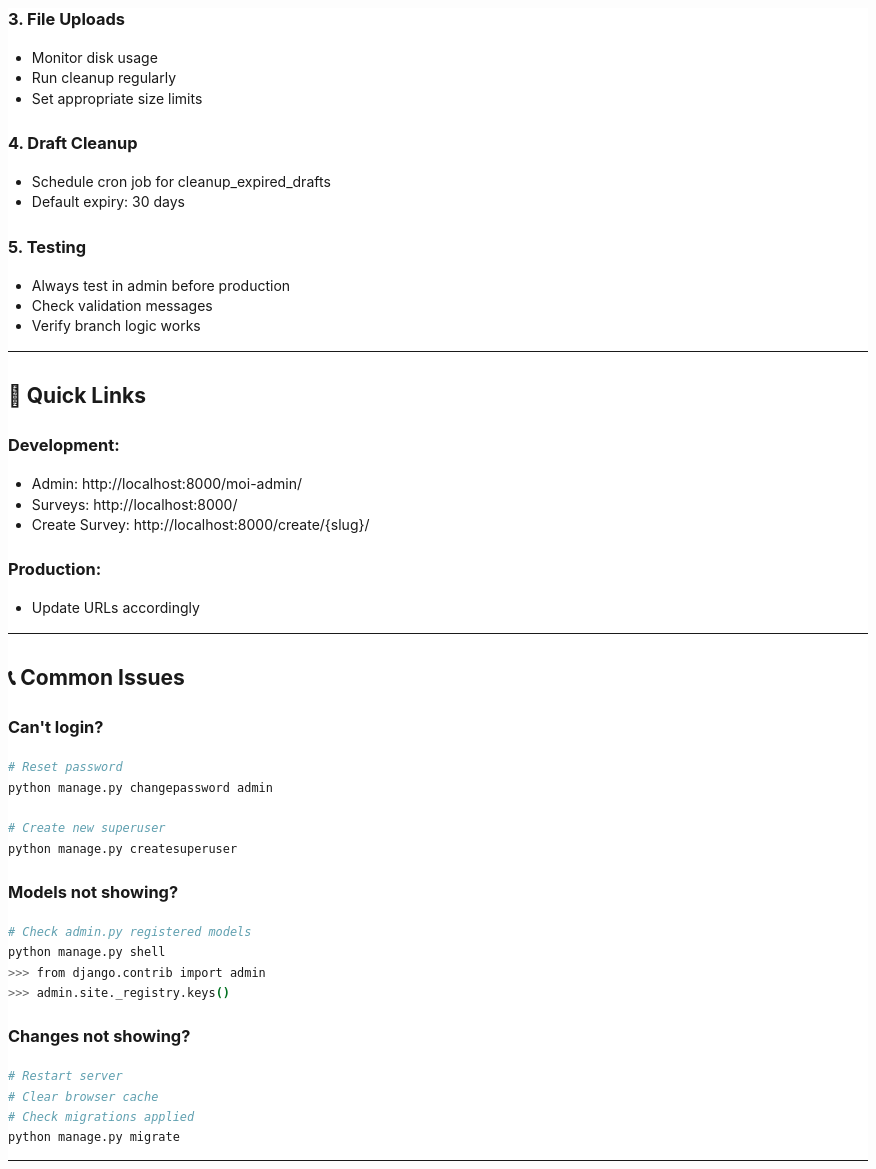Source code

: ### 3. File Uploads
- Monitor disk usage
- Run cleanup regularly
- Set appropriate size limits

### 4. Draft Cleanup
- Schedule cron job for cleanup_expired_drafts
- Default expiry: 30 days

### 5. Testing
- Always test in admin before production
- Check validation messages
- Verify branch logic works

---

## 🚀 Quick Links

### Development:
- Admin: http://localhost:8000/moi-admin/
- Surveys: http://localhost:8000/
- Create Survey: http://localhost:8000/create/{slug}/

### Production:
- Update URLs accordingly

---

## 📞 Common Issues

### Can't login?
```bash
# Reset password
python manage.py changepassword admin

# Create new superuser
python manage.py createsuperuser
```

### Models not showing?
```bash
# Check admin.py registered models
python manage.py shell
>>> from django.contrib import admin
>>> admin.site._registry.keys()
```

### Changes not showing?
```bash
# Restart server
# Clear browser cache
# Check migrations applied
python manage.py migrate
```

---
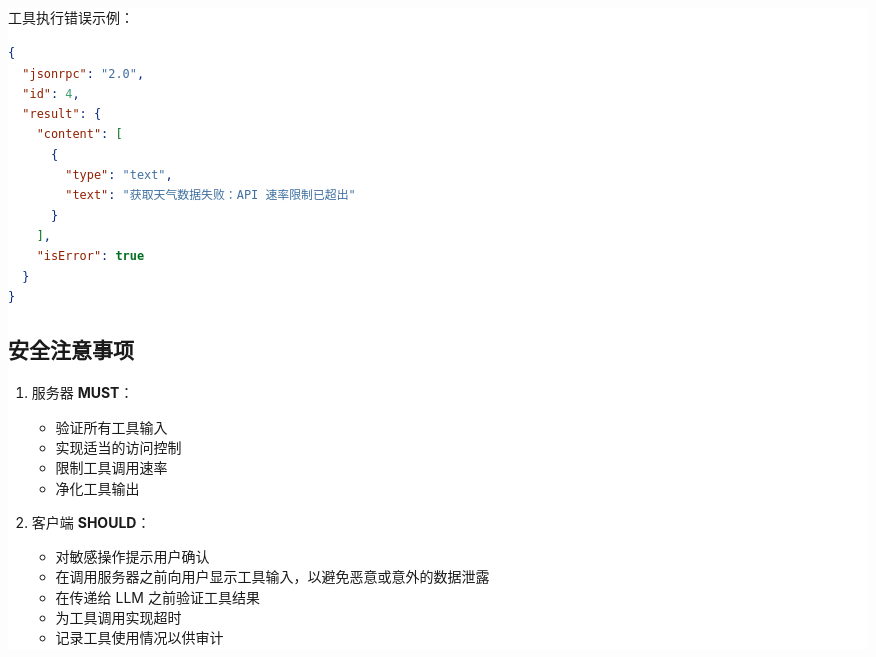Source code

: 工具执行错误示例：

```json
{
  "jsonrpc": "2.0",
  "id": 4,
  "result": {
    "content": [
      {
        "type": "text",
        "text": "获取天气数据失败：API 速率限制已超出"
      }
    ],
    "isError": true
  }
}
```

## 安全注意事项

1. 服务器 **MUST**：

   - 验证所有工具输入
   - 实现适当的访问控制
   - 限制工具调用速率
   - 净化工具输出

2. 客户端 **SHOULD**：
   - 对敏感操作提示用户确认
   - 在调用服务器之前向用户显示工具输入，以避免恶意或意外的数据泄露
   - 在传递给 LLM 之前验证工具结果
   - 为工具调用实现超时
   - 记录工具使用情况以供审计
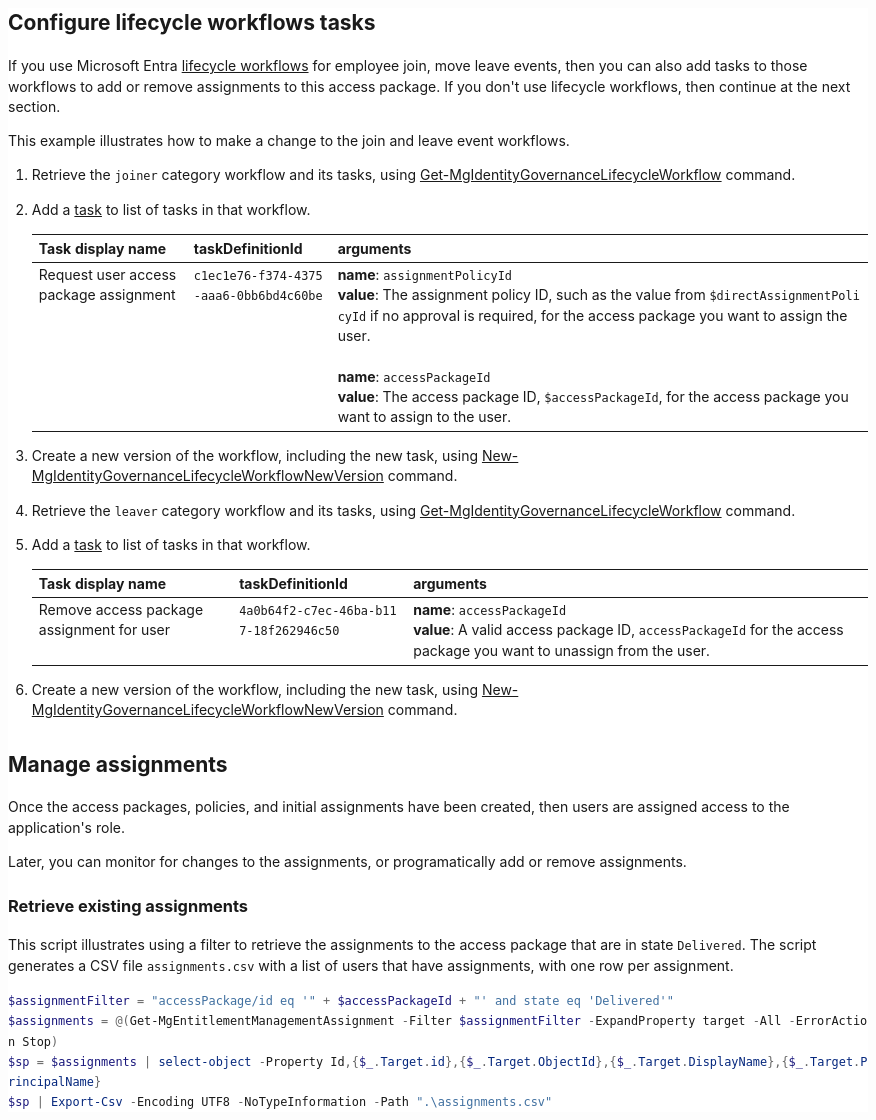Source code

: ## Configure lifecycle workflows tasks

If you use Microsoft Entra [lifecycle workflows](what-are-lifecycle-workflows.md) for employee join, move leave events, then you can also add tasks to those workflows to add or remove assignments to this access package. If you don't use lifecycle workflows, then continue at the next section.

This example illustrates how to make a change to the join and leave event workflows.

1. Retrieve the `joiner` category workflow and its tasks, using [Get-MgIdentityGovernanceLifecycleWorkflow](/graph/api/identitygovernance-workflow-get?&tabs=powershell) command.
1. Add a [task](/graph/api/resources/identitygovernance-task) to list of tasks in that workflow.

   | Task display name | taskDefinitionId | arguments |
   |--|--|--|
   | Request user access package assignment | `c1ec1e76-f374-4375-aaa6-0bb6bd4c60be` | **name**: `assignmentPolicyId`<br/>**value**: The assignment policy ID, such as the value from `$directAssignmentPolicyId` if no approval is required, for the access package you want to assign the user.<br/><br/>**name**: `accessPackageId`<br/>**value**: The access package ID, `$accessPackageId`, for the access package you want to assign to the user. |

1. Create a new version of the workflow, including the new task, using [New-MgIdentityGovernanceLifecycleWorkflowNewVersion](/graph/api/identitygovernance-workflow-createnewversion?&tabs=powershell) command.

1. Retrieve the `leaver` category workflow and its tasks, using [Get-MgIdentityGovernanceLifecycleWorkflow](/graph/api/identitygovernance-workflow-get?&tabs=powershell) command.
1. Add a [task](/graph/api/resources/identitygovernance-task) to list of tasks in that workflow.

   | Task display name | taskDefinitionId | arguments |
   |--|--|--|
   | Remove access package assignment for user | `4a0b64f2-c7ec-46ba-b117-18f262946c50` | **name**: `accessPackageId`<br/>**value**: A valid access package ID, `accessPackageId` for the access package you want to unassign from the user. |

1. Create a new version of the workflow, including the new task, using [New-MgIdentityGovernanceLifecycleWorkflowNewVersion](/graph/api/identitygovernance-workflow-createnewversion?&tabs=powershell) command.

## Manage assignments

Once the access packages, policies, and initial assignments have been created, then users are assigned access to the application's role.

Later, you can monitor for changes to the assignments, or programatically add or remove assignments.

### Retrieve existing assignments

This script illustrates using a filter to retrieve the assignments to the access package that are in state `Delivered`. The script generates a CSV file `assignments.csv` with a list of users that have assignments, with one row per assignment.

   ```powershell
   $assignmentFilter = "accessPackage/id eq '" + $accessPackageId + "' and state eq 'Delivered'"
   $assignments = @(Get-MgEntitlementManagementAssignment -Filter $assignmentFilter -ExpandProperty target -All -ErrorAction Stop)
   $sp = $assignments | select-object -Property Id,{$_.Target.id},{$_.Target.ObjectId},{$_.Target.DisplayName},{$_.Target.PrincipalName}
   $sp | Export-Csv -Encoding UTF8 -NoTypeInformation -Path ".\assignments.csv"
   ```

__YOUR OBJECTIVE__: Show each line of the listing that holds the string "illustrates".

__ANSWER BELOW__:
This example illustrates how to make a change to the join and leave event workflows.
This script illustrates using a filter to retrieve the assignments to the access package that are in state `Delivered`. The script generates a CSV file `assignments.csv` with a list of users that have assignments, with one row per assignment.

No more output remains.